En 2025, la Cour suprême avait déjà permis au Tennessee (sud) d'interdire aux mineurs transgenres l'accès aux traitements de transition, considérant que la loi adoptée en la matière par cet État ne présentait pas de caractère discriminatoire.
Discrimination
Les juges se prononçaient mardi sur deux affaires distinctes dans lesquelles des juridictions inférieures avaient donné raison à deux jeunes athlètes transgenres s'étant vu interdire de concourir.
Les États conservateurs justifiaient ces interdictions afin de préserver, selon eux, une compétition équitable et d'assurer la sécurité des athlètes, des arguments que réfutaient les plaignantes, qui se considéraient discriminées.

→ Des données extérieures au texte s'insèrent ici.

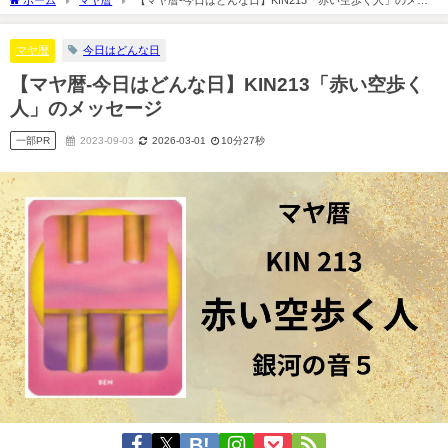
セージ
マヤ暦
今日はどんな日
【マヤ暦-今日はどんな日】KIN213「赤い空歩く
人」のメッセージ
一部PR
2023-09-03
2026-03-01
10分27秒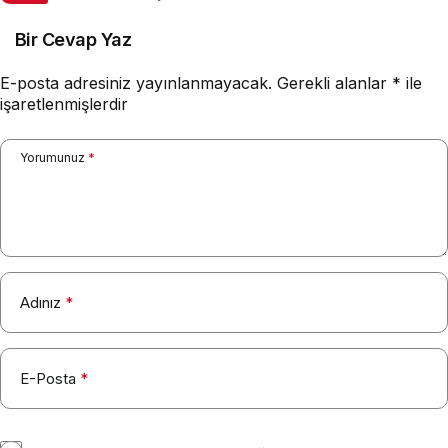
Bir Cevap Yaz
E-posta adresiniz yayınlanmayacak.
Gerekli alanlar
*
ile
işaretlenmişlerdir
Yorumunuz
*
Adınız
*
E-Posta
*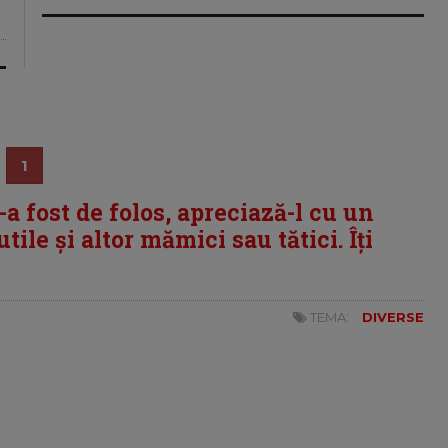
1
i-a fost de folos, apreciază-l cu un
tile și altor mămici sau tătici. Îți
TEMA:
DIVERSE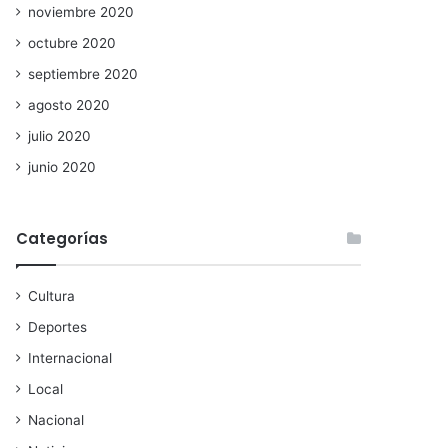
noviembre 2020
octubre 2020
septiembre 2020
agosto 2020
julio 2020
junio 2020
Categorías
Cultura
Deportes
Internacional
Local
Nacional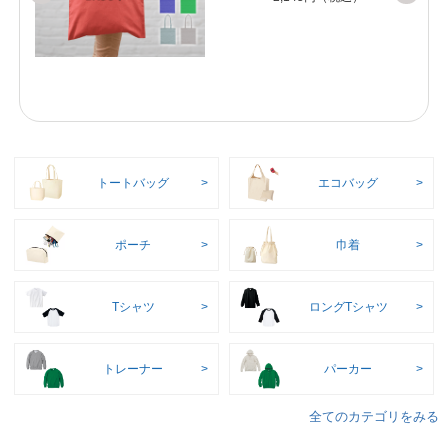
トートバッグ
エコバッグ
ポーチ
巾着
Tシャツ
ロングTシャツ
トレーナー
パーカー
全てのカテゴリをみる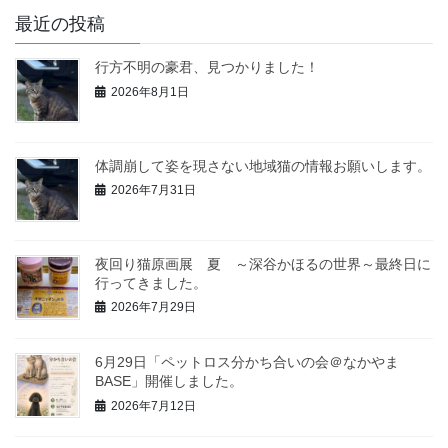
最近の投稿
行方不明の豪君、見つかりました！
2026年8月1日
体調崩して姿を現さない地域猫の情報お願いします。
2026年7月31日
夜回り猫原画展 夏 ～深谷かほるの世界～最終日に
行ってきました。
2026年7月29日
6月29日「ペットロス分かち合いの会＠なかやま
BASE」開催しました。
2026年7月12日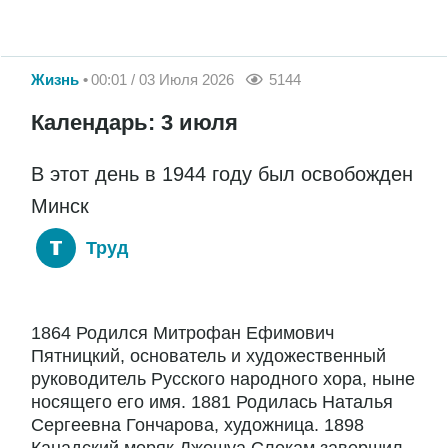
Жизнь
00:01 / 03 Июля 2026
5144
Календарь: 3 июля
В этот день в 1944 году был освобожден
Минск
Труд
1864 Родился Митрофан Ефимович
Пятницкий, основатель и художественный
руководитель Русского народного хора, ныне
носящего его имя. 1881 Родилась Наталья
Сергеевна Гончарова, художница. 1898
Канадский моряк Джошуа Слокам завершил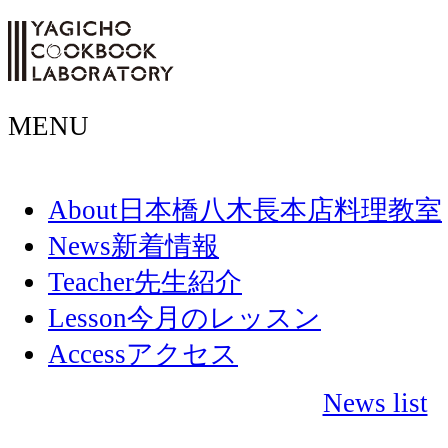
MENU
About
日本橋八木長本店料理教室
News
新着情報
Teacher
先生紹介
Lesson
今月のレッスン
Access
アクセス
News list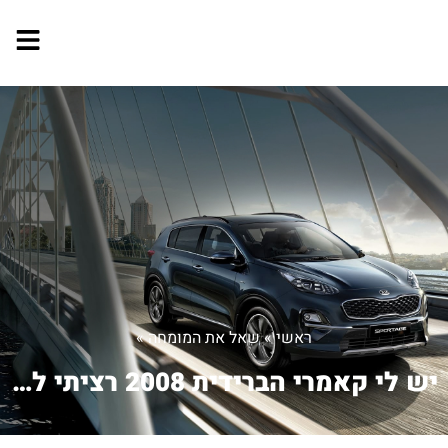
ראשי
»
שאל את המומחה
»
יש לי קאמרי הברידית 2008 רציתי לדעת ה...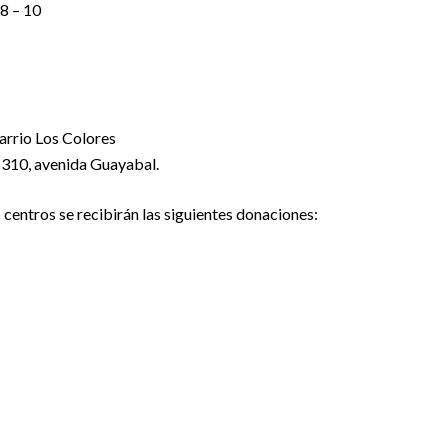
58 – 10
arrio Los Colores
-310, avenida Guayabal.
 centros se recibirán las siguientes donaciones: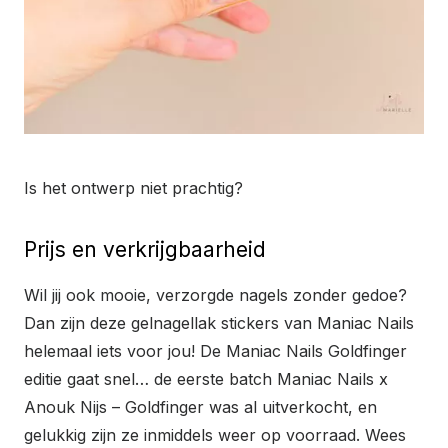
Is het ontwerp niet prachtig?
Prijs en verkrijgbaarheid
Wil jij ook mooie, verzorgde nagels zonder gedoe?
Dan zijn deze gelnagellak stickers van Maniac Nails
helemaal iets voor jou! De Maniac Nails Goldfinger
editie gaat snel… de eerste batch Maniac Nails x
Anouk Nijs – Goldfinger was al uitverkocht, en
gelukkig zijn ze inmiddels weer op voorraad. Wees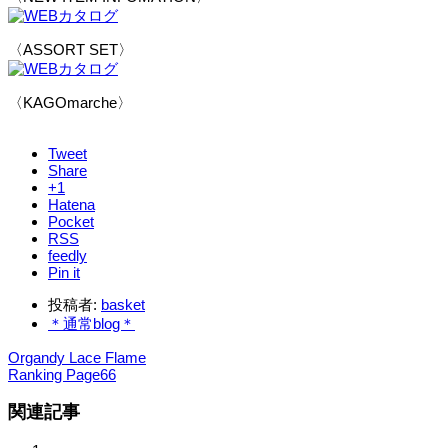
〈ASSORT SET〉
〈KAGOmarche〉
Tweet
Share
+1
Hatena
Pocket
RSS
feedly
Pin it
投稿者:
basket
＊通常blog＊
Organdy Lace Flame
Ranking Page66
関連記事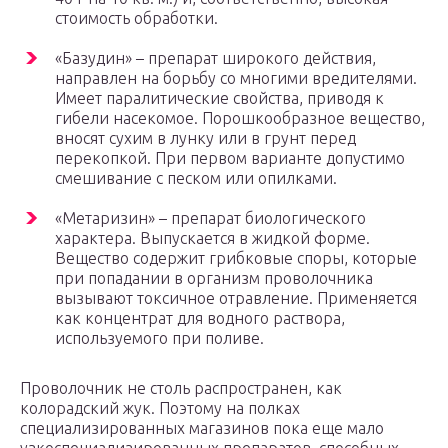
стоимость обработки.
«Базудин» – препарат широкого действия,
направлен на борьбу со многими вредителями.
Имеет паралитические свойства, приводя к
гибели насекомое. Порошкообразное вещество,
вносят сухим в лунку или в грунт перед
перекопкой. При первом варианте допустимо
смешивание с песком или опилками.
«Метаризин» – препарат биологического
характера. Выпускается в жидкой форме.
Вещество содержит грибковые споры, которые
при попадании в организм проволочника
вызывают токсичное отравление. Применяется
как концентрат для водного раствора,
используемого при поливе.
Проволочник не столь распространен, как
колорадский жук. Поэтому на полках
специализированных магазинов пока еще мало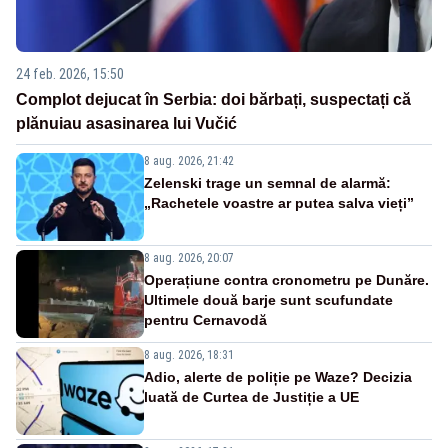
24 feb. 2026, 15:50
Complot dejucat în Serbia: doi bărbați, suspectați că
plănuiau asasinarea lui Vučić
8 aug. 2026, 21:42
Zelenski trage un semnal de alarmă:
„Rachetele voastre ar putea salva vieți”
8 aug. 2026, 20:07
Operațiune contra cronometru pe Dunăre.
Ultimele două barje sunt scufundate
pentru Cernavodă
8 aug. 2026, 18:31
Adio, alerte de poliție pe Waze? Decizia
luată de Curtea de Justiție a UE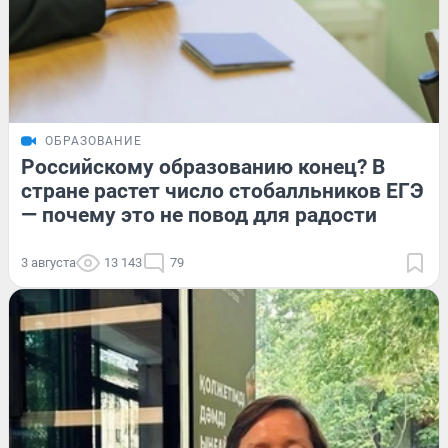
ОБРАЗОВАНИЕ
Российскому образованию конец? В
стране растет число стобалльников ЕГЭ
— почему это не повод для радости
3 августа
13 143
79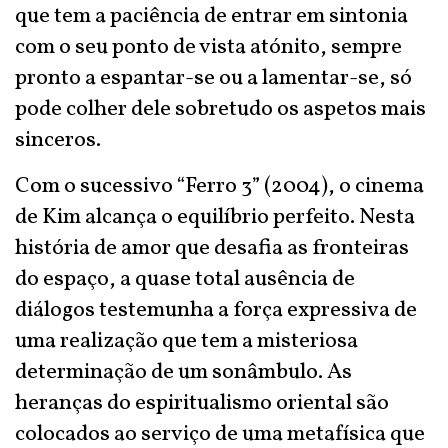
que tem a paciência de entrar em sintonia
com o seu ponto de vista atónito, sempre
pronto a espantar-se ou a lamentar-se, só
pode colher dele sobretudo os aspetos mais
sinceros.
Com o sucessivo “Ferro 3” (2004), o cinema
de Kim alcança o equilíbrio perfeito. Nesta
história de amor que desafia as fronteiras
do espaço, a quase total ausência de
diálogos testemunha a força expressiva de
uma realização que tem a misteriosa
determinação de um sonâmbulo. As
heranças do espiritualismo oriental são
colocados ao serviço de uma metafísica que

"Je joue pour mon école pour la même raison que les autres jeunes de mon équipe d'athlétisme : me faire des amis, m'amuser et me dépasser", avait confié Becky Pepper-Jackson, 15 ans, originaire à l'association de défense des droits civiques ACLU. "Tout ce que j'ai toujours voulu, c'est avoir les mêmes opportunités que mes camarades".
Selon Kathleen Hartnett, l'avocate de Lindsay Hecox, les traitements de réduction du taux de testostérone pris par sa cliente auraient annulé son éventuel avantage physiologique de naissance.